Gülesim gelmişti salağa yatıp " Niye ne yaptım ben?"
"Gerçi bir şey yapmanada gerek yok ben sana baktıkça..."  sonlara doğru sesi kısılıp lafını kesmişti. Anlamadığım için hafifçe kaşlarım çatıldı ee bana baktıkça ne?
"Öpsem seni rahatsız olur musun düğünden sonra öpecektim ama dayanamıyorum bir kere öpsem dudaklarından kızar mısın?" diye sorunca şaşkınlıktan dudaklarım aralanmıştı. Yalan yok çok istiyordum ama böyle diyince de utanmıştım. Cevap vermeden başıma sağa sola doğru sallamıştım.
Etrafımızı kontrol edip yavaşa üstüme doğru eğilmişti dudaklarını benim dudaklarıma bastırdığında hıçkırık gibi soluk kaçmıştı dudaklarımın arasından. 

İlk kez öpüşüyordum, çok tuhaf hissettiriyordu dudaklarımın üstünde ıslak, yumuşak bir şeyin dolanması hoşuma gitmişti. İlk önce sabit duran dudakları hareketlenmişti. Duvara dayadığı ellerini belimin iki yanına sararak kendine çekmiş ufakça inlemişti. Ellerimin kemerinin üstünde olduğunu fark edince çekmek istemedim orda bıraktım. Beni tutup kendine bastırdığında ince eteğimin üstünden karnımda sert bir şey hissettmiştim.
Dudaklarımızı ayırmış çok uzaklaşmamıştı "Tek çıldıran ben değilim sen aklıma düştükçe sertleşiyorum" diyip yine kendine bastırmıştı beni. Hissettiklerimle gözüm kaydığında sızlanır gibi inlemiştim. Kendi sesimden utanıp kızarmaya başlamıştım. Şuan ne oluyordu her şey çok ani olmuştu.

Bir eli belimden kayarak kalçalarıma inmişti.
"Bir hafta sonra çıkmayacak yuvasından" diye konuştuğunda iyice utanmıştım kafamı göğsüne bastırıp "Hasan deme öyle utanıyorum" demiştim. çenemden tutarak kafamı kaldırmış yanağımı öpmüştü.
"Kocandan niye utanıyorsun yavrum?"
Cevap vermeye mecalim yoktu uzanıp bir öpücükte ben bıraktım dudaklarına. Geri çekilmeme izin vermeden yapışmıştı yine eli rahat durmuyor sıkıştırıyordu kalçamı. Aklıma Fatma abla gelince "benim gitmem lazım ablan bekliyor" diyip kaçtım ellerinden.
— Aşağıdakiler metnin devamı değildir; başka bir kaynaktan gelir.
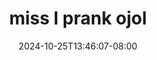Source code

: --- 
title: "miss l prank ojol"
description: "download  video bokep miss l prank ojol  tele    "
date: 2024-10-25T13:46:07-08:00
file_code: "cg6x0yw4jj7j"
draft: false
cover: "fb9mpweb9rkk70bg.jpg"
tags: ["miss", "prank", "ojol", "bokep-indo", "bokep-viral", "bokep-ig"]
length: 1951
fld_id: "1483065"
foldername: "A prank"
categories: ["A prank"]
views: 0
---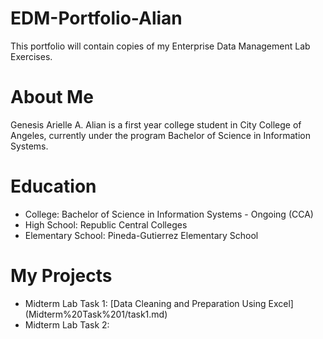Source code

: # EDM-Portfolio-Alian
This portfolio will contain copies of my Enterprise Data Management Lab Exercises.
# About Me
Genesis Arielle A. Alian is a first year college student in City College of Angeles, currently under the program Bachelor of Science in Information Systems.
# Education
- College: Bachelor of Science in Information Systems - Ongoing (CCA)
- High School: Republic Central Colleges
- Elementary School: Pineda-Gutierrez Elementary School
# My Projects
- Midterm Lab Task 1: [Data Cleaning and Preparation Using Excel] (Midterm%20Task%201/task1.md)
- Midterm Lab Task 2:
Geriye dönüp baktıktan sonra elini pantolonun önündeki şişliğe getirip bana bakarak sıktığında bacaklarımın beni taşıyacak dermanı kalmamıştı. Az kalsın gidiyodum biraz daha dursaydım burda yapacaktı.
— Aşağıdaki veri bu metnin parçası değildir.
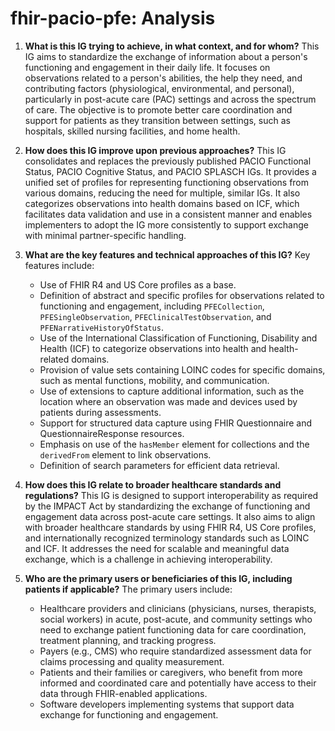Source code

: # fhir-pacio-pfe: Analysis

1.  **What is this IG trying to achieve, in what context, and for whom?** This IG aims to standardize the exchange of information about a person's functioning and engagement in their daily life. It focuses on observations related to a person's abilities, the help they need, and contributing factors (physiological, environmental, and personal), particularly in post-acute care (PAC) settings and across the spectrum of care. The objective is to promote better care coordination and support for patients as they transition between settings, such as hospitals, skilled nursing facilities, and home health.

2.  **How does this IG improve upon previous approaches?** This IG consolidates and replaces the previously published PACIO Functional Status, PACIO Cognitive Status, and PACIO SPLASCH IGs. It provides a unified set of profiles for representing functioning observations from various domains, reducing the need for multiple, similar IGs. It also categorizes observations into health domains based on ICF, which facilitates data validation and use in a consistent manner and enables implementers to adopt the IG more consistently to support exchange with minimal partner-specific handling.

3.  **What are the key features and technical approaches of this IG?** Key features include:
    *   Use of FHIR R4 and US Core profiles as a base.
    *   Definition of abstract and specific profiles for observations related to functioning and engagement, including `PFECollection`, `PFESingleObservation`, `PFEClinicalTestObservation`, and `PFENarrativeHistoryOfStatus`.
    *   Use of the International Classification of Functioning, Disability and Health (ICF) to categorize observations into health and health-related domains.
    *   Provision of value sets containing LOINC codes for specific domains, such as mental functions, mobility, and communication.
    *   Use of extensions to capture additional information, such as the location where an observation was made and devices used by patients during assessments.
    *   Support for structured data capture using FHIR Questionnaire and QuestionnaireResponse resources.
    *   Emphasis on use of the `hasMember` element for collections and the `derivedFrom` element to link observations.
    *   Definition of search parameters for efficient data retrieval.

4.  **How does this IG relate to broader healthcare standards and regulations?** This IG is designed to support interoperability as required by the IMPACT Act by standardizing the exchange of functioning and engagement data across post-acute care settings. It also aims to align with broader healthcare standards by using FHIR R4, US Core profiles, and internationally recognized terminology standards such as LOINC and ICF. It addresses the need for scalable and meaningful data exchange, which is a challenge in achieving interoperability.

5.  **Who are the primary users or beneficiaries of this IG, including patients if applicable?** The primary users include:
    *   Healthcare providers and clinicians (physicians, nurses, therapists, social workers) in acute, post-acute, and community settings who need to exchange patient functioning data for care coordination, treatment planning, and tracking progress.
    *   Payers (e.g., CMS) who require standardized assessment data for claims processing and quality measurement.
    *   Patients and their families or caregivers, who benefit from more informed and coordinated care and potentially have access to their data through FHIR-enabled applications.
    *   Software developers implementing systems that support data exchange for functioning and engagement.
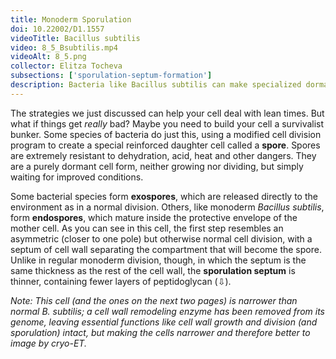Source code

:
 ```yaml
---
title: Monoderm Sporulation
doi: 10.22002/D1.1557
videoTitle: Bacillus subtilis
video: 8_5_Bsubtilis.mp4
videoAlt: 8_5.png
collector: Elitza Tocheva
subsections: ['sporulation-septum-formation']
description: Bacteria like Bacillus subtilis can make specialized dormant cells called spores that are highly resistant to acid, heat and dehydration
---
```


The strategies we just discussed can help your cell deal with lean times. But what if things get *really* bad? Maybe you need to build your cell a survivalist bunker. Some species of bacteria do just this, using a modified cell division program to create a special reinforced daughter cell called a **spore**. Spores are extremely resistant to dehydration, acid, heat and other dangers. They are a purely dormant cell form, neither growing nor dividing, but simply waiting for improved conditions.

Some bacterial species form **exospores**, which are released directly to the environment as in a normal division. Others, like monoderm *Bacillus subtilis*, form **endospores**, which mature inside the protective envelope of the mother cell. As you can see in this cell, the first step resembles an asymmetric (closer to one pole) but otherwise normal cell division, with a septum of cell wall separating the compartment that will become the spore. Unlike in regular monoderm division, though, in which the septum is the same thickness as the rest of the cell wall, the **sporulation septum** is thinner, containing fewer layers of peptidoglycan (⇩).

*Note: This cell (and the ones on the next two pages) is narrower than normal *B. subtilis*; a cell wall remodeling enzyme has been removed from its genome, leaving essential functions like cell wall growth and division (and sporulation) intact, but making the cells narrower and therefore better to image by cryo-ET.*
Kapının yanındaki az önce Hasan'ın oturduğu sedire kandimi atmış sakinleşmeye çalışıyordum.

Kapıdan çıkan Fatma abla bei görüp "Kız ne oldu sana yüzün kıpkırmızı" demişti.
"Bir şey yok abla sıcaktan olmuştur."
"Hasan nerde?"
"Bilmiyorum, hiç görmedim gel karnımızı doyuralım" diyerek masaya geçmiştim.
Hala kendimde değildim bacaklarım titriyordu ayrıca iç çamaşırımda beni rahatsız eden ıslaklık hissediyordum.